Mas um dos principais méritos do livro – e que poderia também ser um tiro pela culatra – é emitir ligeiras reflexões sobre o fenômeno rock, principalmente sobre a cultura hippie: seu impacto, sua filosofia e seus membros. O modo como mostra o tão combatido sistema capitalista de braços dados com o movimento que pregava a revolução, e por fim a total posse do novo ritmo pelos empresários que o empacotaram para pôr em prateleiras, desperta no leitor a curiosidade de pensar sobre o caráter dos movimentos de contracultura. Até onde se sustentam? A confissão, anos depois, de ídolos da rebeldia niilista de que estavam arrependidos de seus dias de militância consiste em um grito de alerta para aqueles interessados em mudar o sistema (é impossível implodir o sistema ou de fato seus opositores obrigatoriamente combaterão por um curto período de tempo de suas vidas?
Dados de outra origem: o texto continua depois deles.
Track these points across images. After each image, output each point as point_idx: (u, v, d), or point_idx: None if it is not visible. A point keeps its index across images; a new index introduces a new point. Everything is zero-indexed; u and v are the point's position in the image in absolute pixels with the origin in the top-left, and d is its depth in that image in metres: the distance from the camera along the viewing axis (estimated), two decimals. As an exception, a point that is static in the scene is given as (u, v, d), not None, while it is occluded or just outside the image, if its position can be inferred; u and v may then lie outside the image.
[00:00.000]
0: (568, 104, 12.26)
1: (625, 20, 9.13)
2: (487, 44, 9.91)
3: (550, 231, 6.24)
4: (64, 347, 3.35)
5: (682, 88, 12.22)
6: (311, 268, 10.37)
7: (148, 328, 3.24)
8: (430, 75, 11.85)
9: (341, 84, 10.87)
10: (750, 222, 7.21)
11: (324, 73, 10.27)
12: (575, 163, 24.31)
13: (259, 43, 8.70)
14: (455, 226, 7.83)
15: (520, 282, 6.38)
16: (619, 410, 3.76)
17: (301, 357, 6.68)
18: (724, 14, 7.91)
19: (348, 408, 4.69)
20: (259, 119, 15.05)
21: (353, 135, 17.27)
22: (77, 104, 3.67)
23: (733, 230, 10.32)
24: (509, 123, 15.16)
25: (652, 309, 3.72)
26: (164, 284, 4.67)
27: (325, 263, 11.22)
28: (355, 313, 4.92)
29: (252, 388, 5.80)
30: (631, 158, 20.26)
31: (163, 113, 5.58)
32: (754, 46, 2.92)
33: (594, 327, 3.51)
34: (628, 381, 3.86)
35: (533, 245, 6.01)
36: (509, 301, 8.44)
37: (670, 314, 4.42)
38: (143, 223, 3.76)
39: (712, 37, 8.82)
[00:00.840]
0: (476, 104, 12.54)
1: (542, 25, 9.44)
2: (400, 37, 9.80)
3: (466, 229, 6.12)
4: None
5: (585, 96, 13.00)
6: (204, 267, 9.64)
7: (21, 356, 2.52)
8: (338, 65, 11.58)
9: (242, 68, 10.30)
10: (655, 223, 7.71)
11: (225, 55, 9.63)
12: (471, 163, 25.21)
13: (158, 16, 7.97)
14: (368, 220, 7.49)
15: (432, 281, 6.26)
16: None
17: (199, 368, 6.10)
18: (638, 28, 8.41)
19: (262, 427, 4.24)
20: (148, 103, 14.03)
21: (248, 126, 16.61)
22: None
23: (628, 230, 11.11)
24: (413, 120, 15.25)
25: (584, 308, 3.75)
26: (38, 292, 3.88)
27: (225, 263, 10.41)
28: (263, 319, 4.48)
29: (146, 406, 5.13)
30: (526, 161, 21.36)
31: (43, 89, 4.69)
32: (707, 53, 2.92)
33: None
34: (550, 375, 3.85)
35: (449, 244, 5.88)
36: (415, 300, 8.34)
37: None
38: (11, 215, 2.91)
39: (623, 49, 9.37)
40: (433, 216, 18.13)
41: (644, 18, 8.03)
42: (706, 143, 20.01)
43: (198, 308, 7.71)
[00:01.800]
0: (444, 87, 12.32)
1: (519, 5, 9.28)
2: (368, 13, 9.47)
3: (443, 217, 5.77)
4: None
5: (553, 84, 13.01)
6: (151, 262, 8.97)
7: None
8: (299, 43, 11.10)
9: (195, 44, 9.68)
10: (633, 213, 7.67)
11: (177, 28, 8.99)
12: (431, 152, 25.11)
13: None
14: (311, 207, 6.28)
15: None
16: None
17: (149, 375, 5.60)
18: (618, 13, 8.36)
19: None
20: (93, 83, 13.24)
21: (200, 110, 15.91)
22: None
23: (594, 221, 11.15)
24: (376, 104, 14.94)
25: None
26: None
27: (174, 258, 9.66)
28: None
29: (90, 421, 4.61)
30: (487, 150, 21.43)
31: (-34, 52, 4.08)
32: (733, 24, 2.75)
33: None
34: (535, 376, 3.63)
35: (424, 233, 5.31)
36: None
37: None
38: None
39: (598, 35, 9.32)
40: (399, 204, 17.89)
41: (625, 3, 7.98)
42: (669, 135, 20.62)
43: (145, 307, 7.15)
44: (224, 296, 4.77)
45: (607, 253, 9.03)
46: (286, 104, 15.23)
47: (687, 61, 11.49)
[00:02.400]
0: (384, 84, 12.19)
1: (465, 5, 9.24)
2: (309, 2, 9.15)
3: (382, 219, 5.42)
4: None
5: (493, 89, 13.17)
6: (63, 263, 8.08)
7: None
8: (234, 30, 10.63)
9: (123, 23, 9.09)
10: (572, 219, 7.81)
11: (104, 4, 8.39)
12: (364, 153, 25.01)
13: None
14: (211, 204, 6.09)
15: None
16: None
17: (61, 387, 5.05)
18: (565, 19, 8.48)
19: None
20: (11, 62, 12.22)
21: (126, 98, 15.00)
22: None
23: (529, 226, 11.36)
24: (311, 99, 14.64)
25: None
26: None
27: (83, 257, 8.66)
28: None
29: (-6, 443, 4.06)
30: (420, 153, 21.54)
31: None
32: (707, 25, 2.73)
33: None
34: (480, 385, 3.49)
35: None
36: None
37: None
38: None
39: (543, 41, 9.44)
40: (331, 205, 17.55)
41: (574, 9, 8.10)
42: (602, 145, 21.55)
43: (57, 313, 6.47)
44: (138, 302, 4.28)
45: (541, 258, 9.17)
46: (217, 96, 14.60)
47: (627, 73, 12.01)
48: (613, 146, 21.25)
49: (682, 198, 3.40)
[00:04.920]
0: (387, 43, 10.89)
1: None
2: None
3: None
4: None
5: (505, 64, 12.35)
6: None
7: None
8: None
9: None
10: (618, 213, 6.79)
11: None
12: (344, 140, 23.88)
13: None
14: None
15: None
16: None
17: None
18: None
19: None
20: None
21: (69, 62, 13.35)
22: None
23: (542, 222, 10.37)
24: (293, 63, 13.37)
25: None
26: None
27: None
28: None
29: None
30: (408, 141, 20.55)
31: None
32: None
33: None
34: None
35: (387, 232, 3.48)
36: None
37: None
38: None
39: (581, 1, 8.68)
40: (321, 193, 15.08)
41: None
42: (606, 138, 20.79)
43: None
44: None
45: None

O sistema é inexorável ou a motivação de seus inimigos não é sólida?). E o desvencilhamento do rock do caráter de reforma social que o caracterizou no início (tanto um como outro capitaneados por Bob Dylan) levanta o debate sobre o papel político da arte – algo tão forte no Brasil.

Outro ponto forte consiste na reiteração do autor em chamar a atenção para a comum influência do blues sobre os rockeiros sessentistas. Apesar de hoje se perder de vista, o blues foi um dos principais estilos que deu origem ao rock, onde bebiam seus jovens astros. De fato, Eric Clapton e Janis Joplin estão mais para bluseiros deslocados no espaço e tempo (e amaldiçoados pela brancura de suas dermes) do que para astros de rock. Há também no livro uma seção na qual o leitor é agraciado com indicações de quais álbuns ouvir para apreender a produção musical daquela época, de grandes nomes a quase desconhecidos. Registre-se ainda a façanha realizada por Meheb em escrever, com muita propriedade, um livro sobre a história do rock, um estilo que não se firmou muito por aqui – sobrevive em guetos, e o intitulado rock nacional não passa de uma declaração chauvinista de que não conseguimos fazer rock de alta qualidade. Por tudo isso é que Uma História Cultural do Rock desponta como um importante acervo a figurar nas estantes dos que se sentem mais vivos com o pulsar binário do ritmo que atravessou décadas e marca gerações até hoje.